3. Type Safety with Pydantic

from pydantic import BaseModel, Field
from typing import List, Optional
from datetime import datetime

class ElizaMessage(BaseModel):
    """Type-safe message model"""
    agent_id: str = Field(alias="agentId")
    text: str
    user_id: str = Field(alias="userId")
    room_id: Optional[str] = Field(alias="roomId", default=None)
    metadata: Optional[dict] = None

class ElizaResponse(BaseModel):
    """Type-safe response model"""
    id: str
    text: str
    action: Optional[str] = None
    timestamp: datetime
    confidence: Optional[float] = None

class TypedElizaClient:
    """Type-safe client using Pydantic"""
    
    def send_message(self, message: ElizaMessage) -> ElizaResponse:
        response = requests.post(
            f"{self.base_url}/api/messaging/submit",
            json=message.dict(by_alias=True)
        )
        
        return ElizaResponse(**response.json())

Deployment Considerations

Running Python Services with ElizaOS

docker-compose.yml
version: "3.8"

services:
  eliza:
    image: elizaos/eliza:latest
    ports:
      - "3000:3000"
    environment:
      - DATABASE_URL=postgresql://postgres:password@db:5432/eliza
    depends_on:
      - db

  python-service:
    build: ./python-service
    ports:
      - "5000:5000"
    environment:
      - ELIZA_URL=http://eliza:3000
    depends_on:
      - eliza

  db:
    image: postgres:15
    environment:
      - POSTGRES_PASSWORD=password
      - POSTGRES_DB=eliza
python-service/Dockerfile
FROM python:3.11-slim

WORKDIR /app

COPY requirements.txt .
RUN pip install --no-cache-dir -r requirements.txt

COPY . .

CMD ["gunicorn", "--bind", "0.0.0.0:5000", "app:app"]

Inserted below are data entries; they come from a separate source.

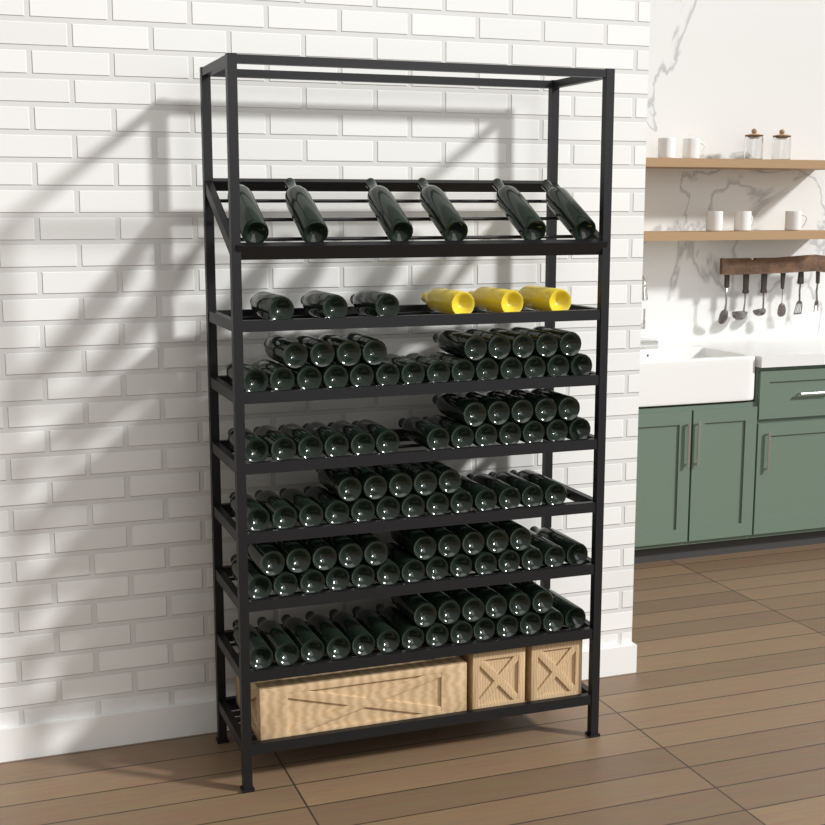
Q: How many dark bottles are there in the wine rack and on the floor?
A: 112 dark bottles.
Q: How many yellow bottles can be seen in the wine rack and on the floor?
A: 3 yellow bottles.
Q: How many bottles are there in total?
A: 115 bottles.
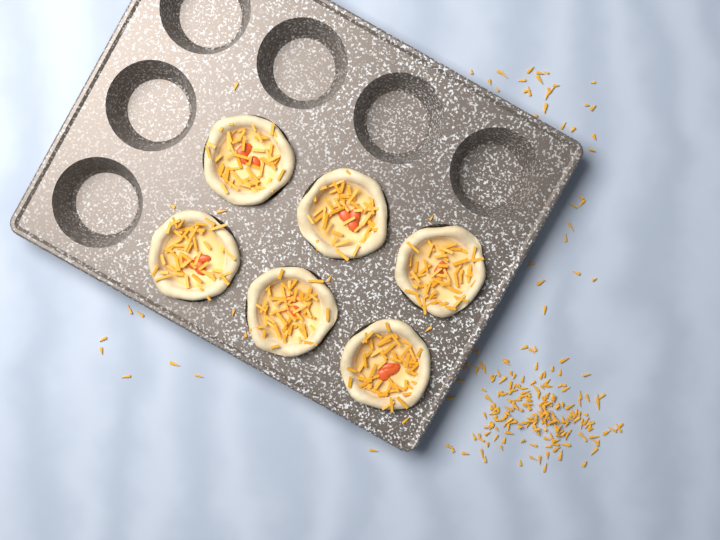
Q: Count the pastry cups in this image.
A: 6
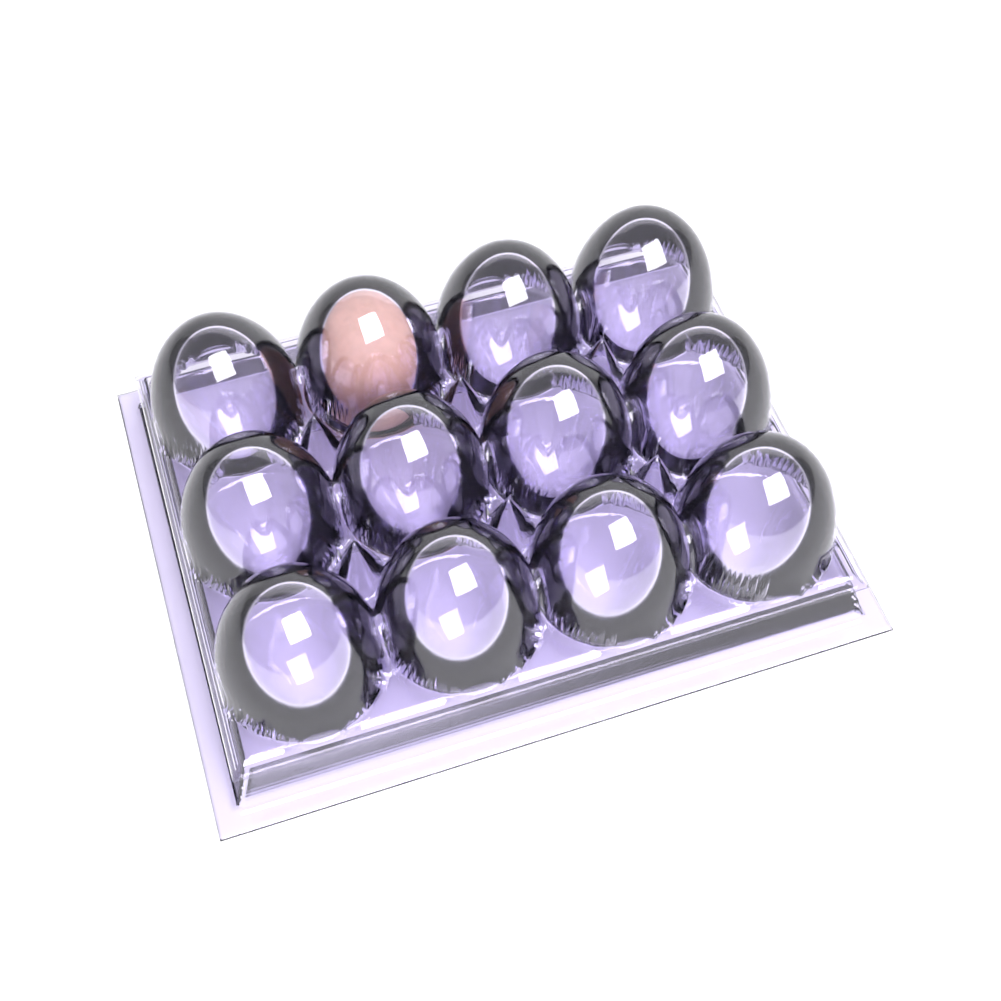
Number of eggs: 1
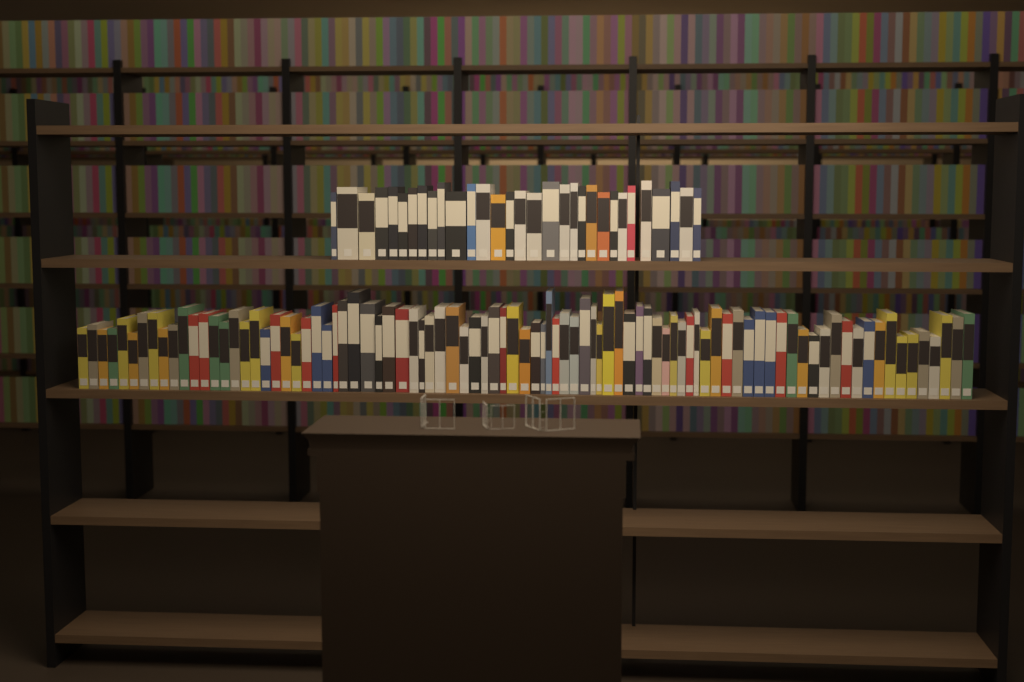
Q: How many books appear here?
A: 120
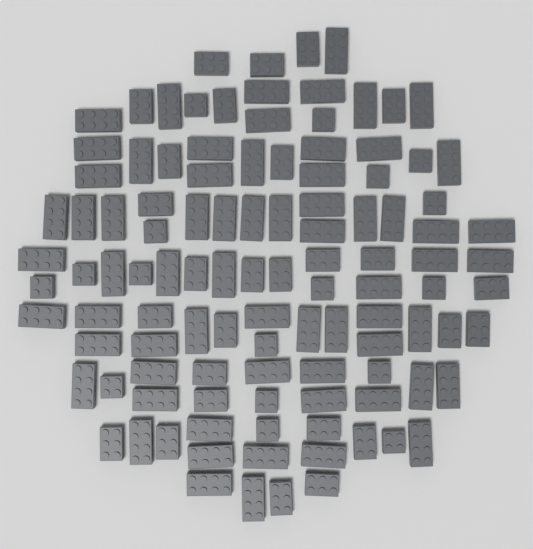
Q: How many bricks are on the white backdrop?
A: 110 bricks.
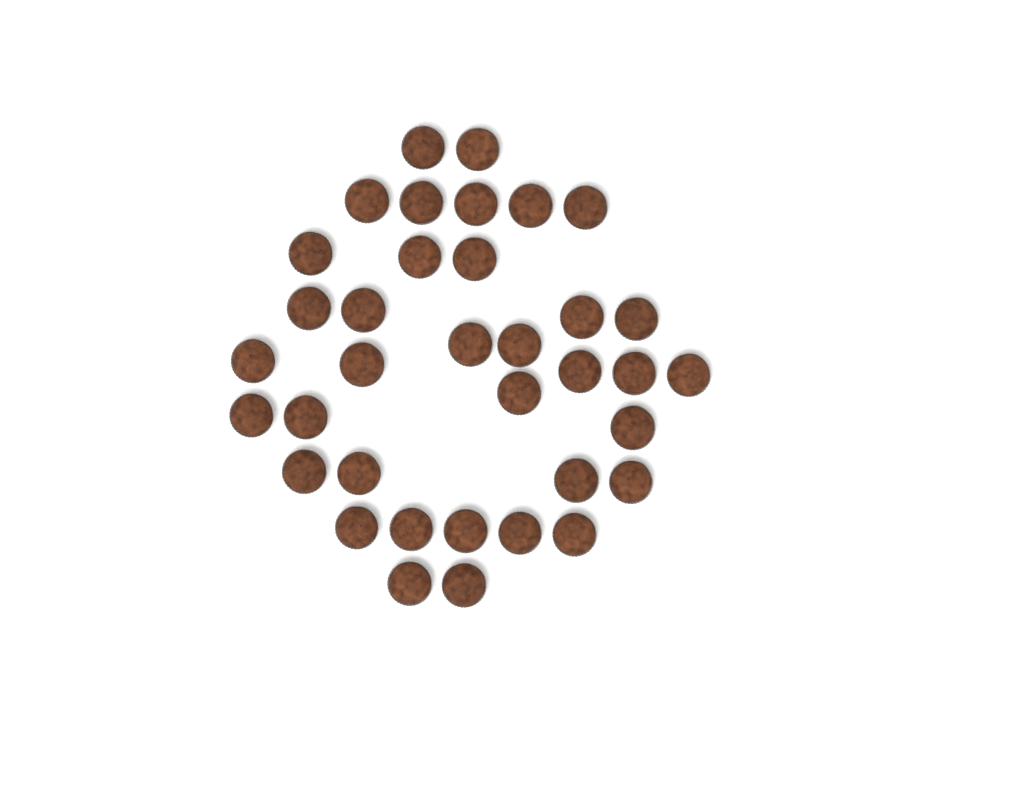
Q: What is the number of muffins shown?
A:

Troubleshooting Python Integration

Common Issues and Solutions

  1. Connection Refused

    # Check if ElizaOS is running
    try:
        response = requests.get("http://localhost:3000/api/health")
        print(f"ElizaOS status: {response.json()}")
    except requests.exceptions.ConnectionError:
        print("ElizaOS is not running. Start with: bun start")
  2. Authentication Errors

    # Some endpoints require authentication
    headers = {
        "Authorization": f"Bearer {your_api_key}",
        "Content-Type": "application/json"
    }
  3. Encoding Issues

    # Handle Unicode properly
    response = requests.post(
        url,
        json=data,
        headers={"Content-Type": "application/json; charset=utf-8"}
    )

Next Steps

Remember: You don't need to rewrite ElizaOS in Python. Use Python for what it excels at while leveraging ElizaOS's agent capabilities through its APIs.